The Sleepwalker

“Why do I have a feeling there’s more to it than that?”


“What do you mean?”

“Let me guess: you haven’t told your dad about me.”

“Wow. That would be a very good guess.”

“But you know what? I don’t mind.”

“Because you shouldn’t have asked me out?”

“Nah. I told you it’s a gray area. I mean, I’m always happier when I don’t have to explain myself. Sometimes a little reticence makes everyone’s life simpler, right? Mostly I just see your point about the driving. I feel a little unchivalrous, but what the hell? You’re making my life a lot easier.”

“So, we’ll meet there at two thirty?”

“Perfect. You know, this is a first for me.”

A couple of possible firsts passed through my mind: Dating a younger woman? Dating the daughter of a woman whose disappearance you are investigating? Dating the daughter of a woman you may—or may not—have been sleeping with? “And that is?” I asked simply, wondering if any trace of wariness had crept into my voice.

“A magic show in a club! Never done that!”

“Well, it should be way more interesting than what you saw at your niece’s birthday party last week.”

“More interesting than your show? Not likely. I kind of doubt the magician will be dressed like Jasmine.”

“You are obsessed.”

“Maybe,” he said. “But only in all the right ways.”

When I hung up, I guessed I was flattered. I know I was smiling and my face felt a little flushed. But I was also relieved: we each had our own reasons for keeping our date a secret. If I met Gavin in Burlington, I really wouldn’t have to tell my father about him. I wouldn’t have to concoct an elaborate excuse for where I would be on Saturday night. Any little lie would do.

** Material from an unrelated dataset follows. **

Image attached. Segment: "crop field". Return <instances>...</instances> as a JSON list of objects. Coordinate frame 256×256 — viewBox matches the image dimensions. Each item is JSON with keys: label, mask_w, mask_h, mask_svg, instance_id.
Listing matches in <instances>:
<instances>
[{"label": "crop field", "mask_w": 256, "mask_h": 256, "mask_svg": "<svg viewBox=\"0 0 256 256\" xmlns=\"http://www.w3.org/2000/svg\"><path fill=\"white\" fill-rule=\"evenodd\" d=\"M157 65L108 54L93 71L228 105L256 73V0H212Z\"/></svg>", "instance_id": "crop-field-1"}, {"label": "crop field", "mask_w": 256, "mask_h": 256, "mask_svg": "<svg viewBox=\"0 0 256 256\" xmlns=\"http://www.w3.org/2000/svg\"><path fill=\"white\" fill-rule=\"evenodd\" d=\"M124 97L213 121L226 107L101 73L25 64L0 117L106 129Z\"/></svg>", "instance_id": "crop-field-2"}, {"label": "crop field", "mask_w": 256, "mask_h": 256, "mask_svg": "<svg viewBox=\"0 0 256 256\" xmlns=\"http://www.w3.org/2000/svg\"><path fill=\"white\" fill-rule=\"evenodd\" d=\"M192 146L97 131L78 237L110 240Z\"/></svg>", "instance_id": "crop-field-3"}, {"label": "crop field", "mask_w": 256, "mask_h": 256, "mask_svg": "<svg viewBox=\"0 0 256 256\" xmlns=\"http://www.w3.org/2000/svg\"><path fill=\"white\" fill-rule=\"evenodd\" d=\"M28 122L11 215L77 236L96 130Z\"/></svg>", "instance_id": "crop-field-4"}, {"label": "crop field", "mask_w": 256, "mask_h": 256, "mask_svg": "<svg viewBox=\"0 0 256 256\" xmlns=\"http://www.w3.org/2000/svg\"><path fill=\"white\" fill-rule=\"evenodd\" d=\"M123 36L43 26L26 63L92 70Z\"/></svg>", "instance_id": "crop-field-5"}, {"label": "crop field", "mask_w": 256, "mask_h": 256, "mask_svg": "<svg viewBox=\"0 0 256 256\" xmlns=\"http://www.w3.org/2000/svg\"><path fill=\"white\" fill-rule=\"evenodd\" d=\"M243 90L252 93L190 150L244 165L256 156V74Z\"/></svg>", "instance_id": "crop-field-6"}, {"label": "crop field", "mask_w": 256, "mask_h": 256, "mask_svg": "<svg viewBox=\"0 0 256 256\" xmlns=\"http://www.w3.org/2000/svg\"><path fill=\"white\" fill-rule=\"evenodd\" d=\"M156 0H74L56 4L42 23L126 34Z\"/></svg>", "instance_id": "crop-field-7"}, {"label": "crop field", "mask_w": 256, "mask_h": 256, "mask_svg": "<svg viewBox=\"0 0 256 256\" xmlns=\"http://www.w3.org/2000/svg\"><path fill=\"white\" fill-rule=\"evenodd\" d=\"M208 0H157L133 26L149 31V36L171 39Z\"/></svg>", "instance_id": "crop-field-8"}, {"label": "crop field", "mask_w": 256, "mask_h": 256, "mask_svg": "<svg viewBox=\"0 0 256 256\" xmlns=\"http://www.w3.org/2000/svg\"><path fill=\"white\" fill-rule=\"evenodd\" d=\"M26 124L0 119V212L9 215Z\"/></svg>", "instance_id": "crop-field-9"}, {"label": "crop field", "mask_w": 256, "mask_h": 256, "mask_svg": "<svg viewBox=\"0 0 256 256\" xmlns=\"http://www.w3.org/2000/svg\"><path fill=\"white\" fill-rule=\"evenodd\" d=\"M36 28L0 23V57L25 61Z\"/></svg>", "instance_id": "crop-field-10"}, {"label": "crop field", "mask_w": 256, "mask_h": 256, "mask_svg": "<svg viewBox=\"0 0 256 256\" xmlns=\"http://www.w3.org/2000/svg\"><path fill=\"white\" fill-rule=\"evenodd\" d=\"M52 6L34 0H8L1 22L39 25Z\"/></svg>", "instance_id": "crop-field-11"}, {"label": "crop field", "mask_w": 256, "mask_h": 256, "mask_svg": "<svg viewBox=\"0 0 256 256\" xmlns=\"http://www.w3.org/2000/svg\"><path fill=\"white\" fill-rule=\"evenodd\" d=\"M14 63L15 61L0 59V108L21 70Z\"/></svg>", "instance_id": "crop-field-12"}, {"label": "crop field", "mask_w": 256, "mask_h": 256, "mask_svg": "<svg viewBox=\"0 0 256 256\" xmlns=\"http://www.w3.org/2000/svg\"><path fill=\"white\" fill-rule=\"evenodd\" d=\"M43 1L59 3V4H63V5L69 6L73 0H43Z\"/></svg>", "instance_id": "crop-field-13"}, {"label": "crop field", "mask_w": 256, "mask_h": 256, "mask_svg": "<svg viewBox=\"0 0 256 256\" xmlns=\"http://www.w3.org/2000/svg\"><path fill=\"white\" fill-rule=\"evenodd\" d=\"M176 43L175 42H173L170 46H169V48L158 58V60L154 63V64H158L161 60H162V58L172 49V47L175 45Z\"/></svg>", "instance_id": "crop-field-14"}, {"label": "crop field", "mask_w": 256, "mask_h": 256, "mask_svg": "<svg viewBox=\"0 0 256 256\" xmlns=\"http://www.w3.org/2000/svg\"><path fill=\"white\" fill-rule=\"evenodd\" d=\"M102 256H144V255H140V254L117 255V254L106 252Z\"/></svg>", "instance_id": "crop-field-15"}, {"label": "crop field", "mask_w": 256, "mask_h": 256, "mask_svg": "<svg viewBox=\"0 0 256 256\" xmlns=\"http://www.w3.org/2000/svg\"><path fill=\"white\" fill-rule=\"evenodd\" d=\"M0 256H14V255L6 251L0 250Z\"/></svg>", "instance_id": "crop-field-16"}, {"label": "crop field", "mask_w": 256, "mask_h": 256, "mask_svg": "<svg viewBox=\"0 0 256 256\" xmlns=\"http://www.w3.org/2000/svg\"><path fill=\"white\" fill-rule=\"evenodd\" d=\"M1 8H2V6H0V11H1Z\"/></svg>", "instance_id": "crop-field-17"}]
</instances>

The other day, while Paige had been swimming her laps, I hadn’t wanted to risk disturbing our father in his office. Today I decided I would. Marilyn’s remarks about my father and Gavin—the first a man who couldn’t be easy to live with, the second a man my mother had been emotionally tethered to—were no longer dogging me like bad dreams, and I attributed this to my brief conversation with the detective. In a few minutes he had managed to quiet the unease that Marilyn had triggered. But I still wished that I had pressed the woman for details about both men—probed to learn what Marilyn had meant. And yet how could I? I was Warren and Annalee Ahlberg’s daughter; my instinct was to defend them. To believe the best about them both. Nevertheless, that afternoon while Paige was in the college swimming pool, I hiked across the campus to the limestone and marble monolith that housed the English Department. I wasn’t precisely sure what I would ask my father (if anything), but I felt the need to be reassured that he was who I thought he was and my parents’ marriage had been fine. Not perfect. But fine. Moreover, his office on an autumn afternoon might be the right spot to share with him Paige’s fears that she may have had a sleepwalking occurrence—or two—and together we could figure out what to do next.

When I arrived, the door was open and a slender girl my age with lush, auburn hair was sitting beside my father. They didn’t notice me, and so I leaned against the wall outside and listened for a few minutes as they discussed the student’s vision for an honors thesis about Wallace Stevens. I wondered if I sounded that pretentious and that ridiculous when I was talking to my adviser. I hoped not. But there was also something intimate about their conversation. I was struck by the way she had pulled a chair around so she was seated on his side of the desk. When she left, I saw that she was wearing a tight retro T-shirt with a Russian cosmonaut on the front. I ignored her as she passed me and then collapsed into the other chair—the one across from my father. I reached behind me and shut the door.

“Well, this is a lovely surprise,” my father said.

“I got bored at the pool. Do you have another student coming in?”

“Not for a few minutes. How’s your day?”

“Weird.”

“Elaborate.”

“I ran into Marilyn Bryce at the supermarket.”

“Oh?”

“Uh-huh.”

“I used to love grocery shopping with you and your mother when you were little,” he said, his tone pensive.

“Why?”

He sat back in his chair, an antique leather monster that shrunk him a bit, and rested his hands on his stomach. He was wearing a knit tie and a blue oxford shirt. His blazer was hanging from the wooden coat rack beside the door. “I was nurturing you and that always made me happy. The chore is all about feeding and comforting…and, one must admit, consumerism. And, of course, I was with you or with you and your mother. How could I not love it?”

“You know that Mom knew Detective Rikert, right?”

“That was abrupt.”

“Sorry. It just came out.”

“Yes. The detective told me the day I flew back from Iowa.”